# Spain to Acquire Predator Bs (Reapers)



## dimsum (23 Feb 2016)

> General Atomics Aeronautical Systems, Inc.  has announced its notification of Spain’s selection of the Predator B/MQ-9 Reaper RPA system to support the nation’s airborne surveillance and reconnaissance requirements.The Spanish Ministry of Defence has awarded GA-ASI the delivery of one Predator B RPA system for the Spanish Armed Forces to include four aircraft equipped with MTS-B Electro-optical/ Infrared (EO/IR) sensors and GA-ASI’s Block 20A Lynx Multi-mode Radar, two Block 30 Ground Control Stations (GCS), and Satellite Communications (SATCOM) and Line-of-Sight (LOS) data link capabilities by means of a Spanish-U.S. Foreign Military Sales (FMS) agreement.
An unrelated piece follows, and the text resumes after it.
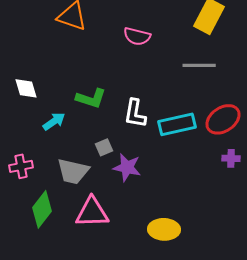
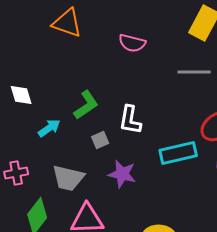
green L-shape: (91, 98) -> (86, 105), turned -52
cyan rectangle: (177, 124) -> (178, 153), moved
gray square: (104, 147) -> (100, 140), moved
Spain will get 4 airframes and 2 Ground Control Stations.  It doesn't mention whether those will be weaponized.  As a friend posted on FB regarding this:

"Spain enters the modern era of air warfare while the RCAF has to wait until a long range, high endurance, low-medium-high altitude, high speed, search and rescue/humanitarian relief capable, fully autonomous/directly controlled, line-of-sight/satcom, over-land/water/Arctic, weapons capable, UAV with EO/IR, EW, ESM, SAR, and power windows is available at Dollarama."

http://www.uasvision.com/2016/02/18/spain-to-acquire-predator-b/


----------



## Eye In The Sky (24 Feb 2016)

Dimsum said:
			
		

> "Spain enters the modern era of air warfare while the RCAF has to wait until a long range, high endurance, low-medium-high altitude, high speed, search and rescue/humanitarian relief capable, fully autonomous/directly controlled, line-of-sight/satcom, over-land/water/Arctic, weapons capable, UAV with EO/IR, EW, ESM, SAR, and power windows is available at Dollarama."



True _and_ funny!!


----------



## Sub_Guy (24 Feb 2016)

I find it sad and depressing...


----------